[Piled March 7, 1892.]
ON Rehearing.
Per Curiam.After the time for presenting a petition for rehearing had expired, respondent’s counsel filed a motion and affidavit, calling the attention of the court to the fact that among the journal entries in the record is one to the effect that all that part of the amended answer in relation to a settlement is stricken out; but there is no motion on file asking the court to make such order, nor is that part of the answer marked in any way so as to show that the same was stricken out or intended to be. There is a motion on file to strike the whole answer from the files, and that is the only motion directed against the answer.

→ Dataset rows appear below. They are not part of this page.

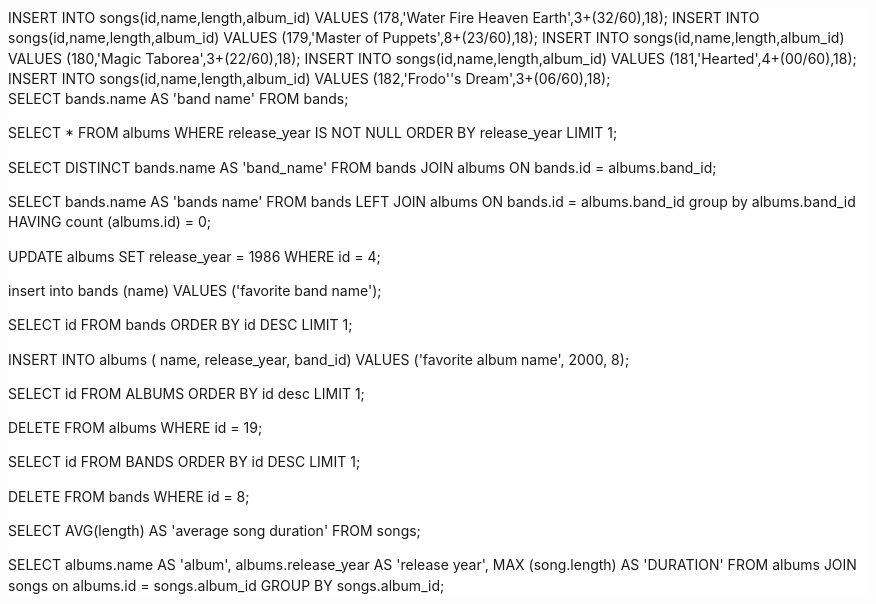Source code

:INSERT INTO songs(id,name,length,album_id) VALUES (178,'Water Fire Heaven Earth',3+(32/60),18);
INSERT INTO songs(id,name,length,album_id) VALUES (179,'Master of Puppets',8+(23/60),18);
INSERT INTO songs(id,name,length,album_id) VALUES (180,'Magic Taborea',3+(22/60),18);
INSERT INTO songs(id,name,length,album_id) VALUES (181,'Hearted',4+(00/60),18);
INSERT INTO songs(id,name,length,album_id) VALUES (182,'Frodo''s Dream',3+(06/60),18);       
SELECT bands.name AS 'band name'
FROM bands;


SELECT * FROM albums
WHERE release_year IS NOT NULL
ORDER BY release_year
LIMIT 1;


SELECT DISTINCT bands.name AS 'band_name'
FROM bands
JOIN albums ON bands.id = albums.band_id;

SELECT bands.name AS 'bands name'
FROM bands
LEFT JOIN albums  ON bands.id = albums.band_id
group by albums.band_id
HAVING count (albums.id)  = 0;

UPDATE albums
SET release_year = 1986
WHERE id = 4;

insert into bands (name)
VALUES ('favorite band name');


SELECT id FROM bands
ORDER BY id DESC LIMIT 1;

INSERT INTO albums ( name, release_year, band_id)
VALUES ('favorite album name', 2000, 8);

SELECT id FROM ALBUMS
ORDER BY id desc LIMIT 1;

DELETE FROM albums
WHERE id = 19;

SELECT id FROM BANDS
ORDER BY id DESC LIMIT 1;

DELETE FROM bands
WHERE id = 8;

SELECT AVG(length) AS 'average song duration'
FROM songs;

SELECT 
albums.name AS 'album',
albums.release_year AS 'release year',
MAX (song.length) AS 'DURATION'
FROM albums
JOIN songs on albums.id = songs.album_id
GROUP BY songs.album_id;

It may be well doubted whether the court has the power to order matter to be stricken from a pleading after it has been filed, without a motion specifying the same, where the same is respectful in its language; but we do not find it necessary to enter upon that question. The plea of payment is contained in two parts of the answer, — a case of redundancy, — but neither is denied. There is no attempt to deny the one pleaded in connection with the' fact of settlement, and the attempted denial of the other is in such form as to amount to an admission of the truth of the plea under the rules of pleading prevailing in this state. The authorities cited from California and elsewhere on this subject are inapplicable here, or at least the principle they announce has never been adopted in this state. A plea of payment in the answer is new matter, and must be denied or it stands admitted. The plaintiff cannot, by alleging in his complaint that no payments have been made, antici*502pate this defense, and thus relieve himself from the necessity of replying to it, when it appears in the answer. Though this application is out of time and irregular, we have thought proper to say this much to show that the result would have been the same had it been regularly filed.
We find no cause to change the judgment already rendered.